### MATERIALE FORNITO
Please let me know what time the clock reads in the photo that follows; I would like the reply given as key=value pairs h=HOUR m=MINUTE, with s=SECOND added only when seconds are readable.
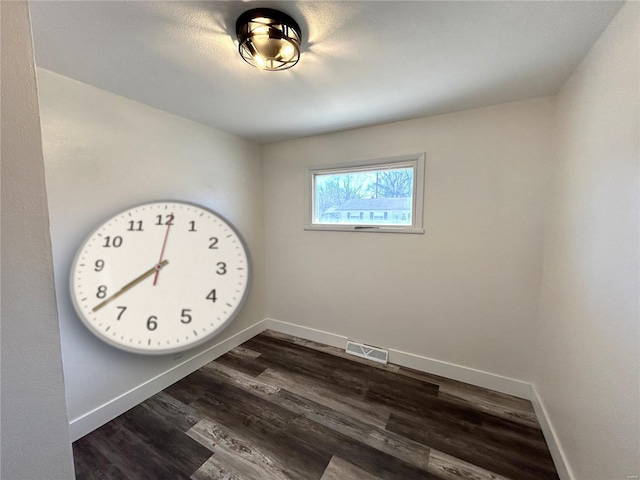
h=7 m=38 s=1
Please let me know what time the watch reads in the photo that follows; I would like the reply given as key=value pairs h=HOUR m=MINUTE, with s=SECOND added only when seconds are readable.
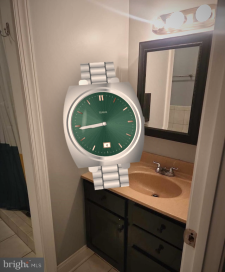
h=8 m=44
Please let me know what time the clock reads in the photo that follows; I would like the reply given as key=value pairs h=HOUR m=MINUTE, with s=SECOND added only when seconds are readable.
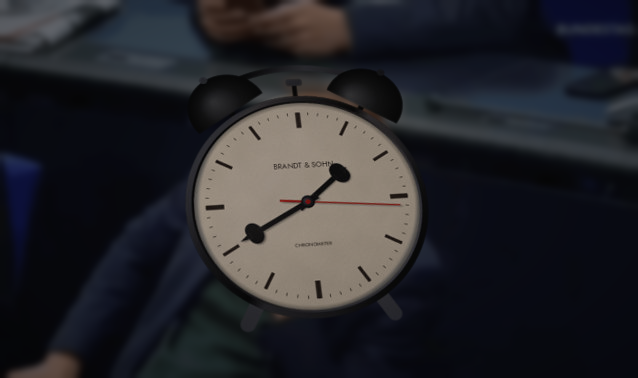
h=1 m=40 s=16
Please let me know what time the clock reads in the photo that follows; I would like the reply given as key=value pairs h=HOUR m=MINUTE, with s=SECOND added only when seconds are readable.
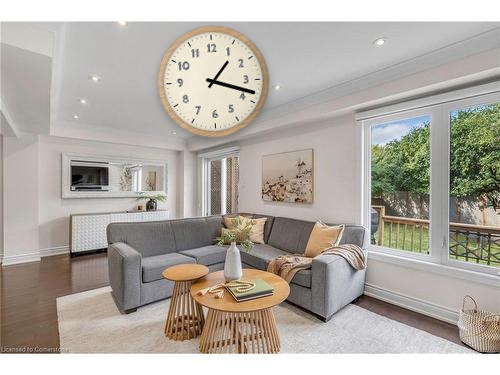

---

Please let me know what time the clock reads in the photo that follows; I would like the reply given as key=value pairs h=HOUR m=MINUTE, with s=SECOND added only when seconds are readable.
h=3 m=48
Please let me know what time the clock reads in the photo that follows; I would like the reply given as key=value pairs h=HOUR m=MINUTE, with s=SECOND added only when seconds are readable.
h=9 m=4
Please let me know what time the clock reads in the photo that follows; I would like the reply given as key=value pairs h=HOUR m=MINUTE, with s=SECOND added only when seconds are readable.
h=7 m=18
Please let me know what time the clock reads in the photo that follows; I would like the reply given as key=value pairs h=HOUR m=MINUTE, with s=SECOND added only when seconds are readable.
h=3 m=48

--

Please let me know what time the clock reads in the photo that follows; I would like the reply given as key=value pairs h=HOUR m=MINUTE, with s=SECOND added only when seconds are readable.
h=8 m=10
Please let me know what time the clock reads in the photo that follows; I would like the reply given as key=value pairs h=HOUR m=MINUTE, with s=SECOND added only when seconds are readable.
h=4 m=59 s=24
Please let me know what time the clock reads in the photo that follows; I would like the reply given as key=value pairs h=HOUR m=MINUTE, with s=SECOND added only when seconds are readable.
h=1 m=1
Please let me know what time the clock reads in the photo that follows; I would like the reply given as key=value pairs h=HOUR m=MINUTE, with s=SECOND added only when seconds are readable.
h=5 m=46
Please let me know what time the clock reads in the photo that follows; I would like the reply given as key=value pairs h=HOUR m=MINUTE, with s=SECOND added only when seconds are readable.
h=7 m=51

### CONSEGNA
Riporta ogni riga dell'elenco che contiene la parola "watch", distinguendo tra maiuscole e minuscole.

### SOLUZIONE
Please let me know what time the watch reads in the photo that follows; I would like the reply given as key=value pairs h=HOUR m=MINUTE, with s=SECOND added only when seconds are readable.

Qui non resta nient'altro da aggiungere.